* Text under study:
Transactions of the Victoria Institute,

volume VI. 1873


Today’s sharing from the Blue House of Via-HYGEIA is an excerpt from Maurice Nicoll’s ‘Living Time, and the Integration of Life’, Vincent Stuart Publishers, London, 1954. Reprinted by Eureka Editions in 1998. From Chapter III, from page 49 to 53.


At the dawn of our civilisation Pythagoras taught that the universe is a ‘harmony’. The word had distinct meanings. The Pythagoreans connected it with the musical scale. Burnet points out that it had the meaning of octave. In the second place, harmony meant the ‘tension of opposites’ held in balance. ‘The harmonious structure of the world depends on opposite tension, like that of the bow or the lyre’ (Heraklitus). Some thought that the universe could be represented by a scale of numbers. This was a definitely Pythagorean idea. Burnet believed that these numbers signified dimensions, i.e., one meant a point, two a line. Three-a plane, etc.

The harmony of the world was called the soul of the world. Just as musical harmony depends on certain numerical propor­tions in the length of strings, the universe was thought to be constructed so that its various parts were in harmonic relationship. From this point of view the universe is not haphazard, but an established order. For this reason, Pythagoras gave to it the name Cosmos, a word which came to mean order.

The soul of man was also regarded as a ‘harmony’. Plato speaks of the different elements in man as lying in a state of disorder but being capable of reaching a harmony on the principle of scale, as in a musical chord, where the various notes on different levels are brought into accord.

The lowest and most irrational part of man touches the world of the senses. The highest approximates to the world of Ideas and is beyond the level of logical reason. Plato describes these degrees in man as being comparable to four levels of mental development. In his theory of knowledge, they correspond to four forms of knowing. The lowest is little more than a simple consciousness of the images of objects. This lowest state (eikasia) gives the most superficial view of the world and conveys the least knowledge. The mental state is nothing but a series of images and dreams. ‘Shadows, images and dreams are the most obvious types of unreality and the contrast between them and realities is very striking to early thinkers, as it is to a mind which is just beginning to think’ (Richard Lewis Nettleship).

In the well-known analogy, Plato compares the ordinary mental state of man to that of a prisoner chained in a cave with his face to the wall, on which are thrown the shadows of real things outside the cave, of which latter he can begin to have no true idea unless he realises his situation and turns himself round. (This allegory is given in full later, page 189.) This is the state of eikasia, and it is characterised by continual uncertainty and vague­ness, a living, as it were, in a dream world of shadows and fears. In this state of illusion man is simply a dim reflex of the changing world in time, a procession of images caught by the senses.

* Brief:
In the excerpt on Pythagorean harmony, what name did Pythagoras give to the universe? The listing isn't needed for this exercise.

* Provided information:
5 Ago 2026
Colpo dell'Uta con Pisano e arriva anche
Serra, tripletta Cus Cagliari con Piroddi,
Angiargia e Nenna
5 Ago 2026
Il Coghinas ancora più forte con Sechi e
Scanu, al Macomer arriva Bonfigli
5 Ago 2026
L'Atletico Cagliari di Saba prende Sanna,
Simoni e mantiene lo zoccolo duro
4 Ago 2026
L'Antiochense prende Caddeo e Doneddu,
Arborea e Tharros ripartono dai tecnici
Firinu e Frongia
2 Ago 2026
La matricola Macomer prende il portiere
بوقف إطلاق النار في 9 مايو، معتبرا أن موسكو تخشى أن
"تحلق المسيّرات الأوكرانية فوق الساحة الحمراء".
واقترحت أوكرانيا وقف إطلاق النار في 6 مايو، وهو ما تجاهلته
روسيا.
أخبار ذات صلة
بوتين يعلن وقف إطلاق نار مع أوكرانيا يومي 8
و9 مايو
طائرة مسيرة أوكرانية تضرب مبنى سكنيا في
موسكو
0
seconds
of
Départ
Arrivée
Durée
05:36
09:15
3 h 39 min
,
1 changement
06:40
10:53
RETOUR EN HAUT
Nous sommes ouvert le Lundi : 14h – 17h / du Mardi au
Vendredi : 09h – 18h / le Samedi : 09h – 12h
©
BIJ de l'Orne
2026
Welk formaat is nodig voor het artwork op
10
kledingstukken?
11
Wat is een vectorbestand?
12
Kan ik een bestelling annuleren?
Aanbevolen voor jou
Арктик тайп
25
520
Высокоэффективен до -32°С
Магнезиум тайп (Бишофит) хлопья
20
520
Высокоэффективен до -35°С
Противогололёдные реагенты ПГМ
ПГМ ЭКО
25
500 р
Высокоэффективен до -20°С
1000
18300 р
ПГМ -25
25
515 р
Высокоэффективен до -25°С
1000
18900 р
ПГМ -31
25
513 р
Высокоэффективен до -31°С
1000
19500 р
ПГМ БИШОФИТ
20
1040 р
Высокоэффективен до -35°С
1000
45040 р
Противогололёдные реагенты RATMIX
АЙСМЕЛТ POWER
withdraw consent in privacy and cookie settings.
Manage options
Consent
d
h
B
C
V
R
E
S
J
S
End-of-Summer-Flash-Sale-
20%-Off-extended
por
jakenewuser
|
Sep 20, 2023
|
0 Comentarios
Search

* Result for this exercise:
Cosmos, a word that came to mean order.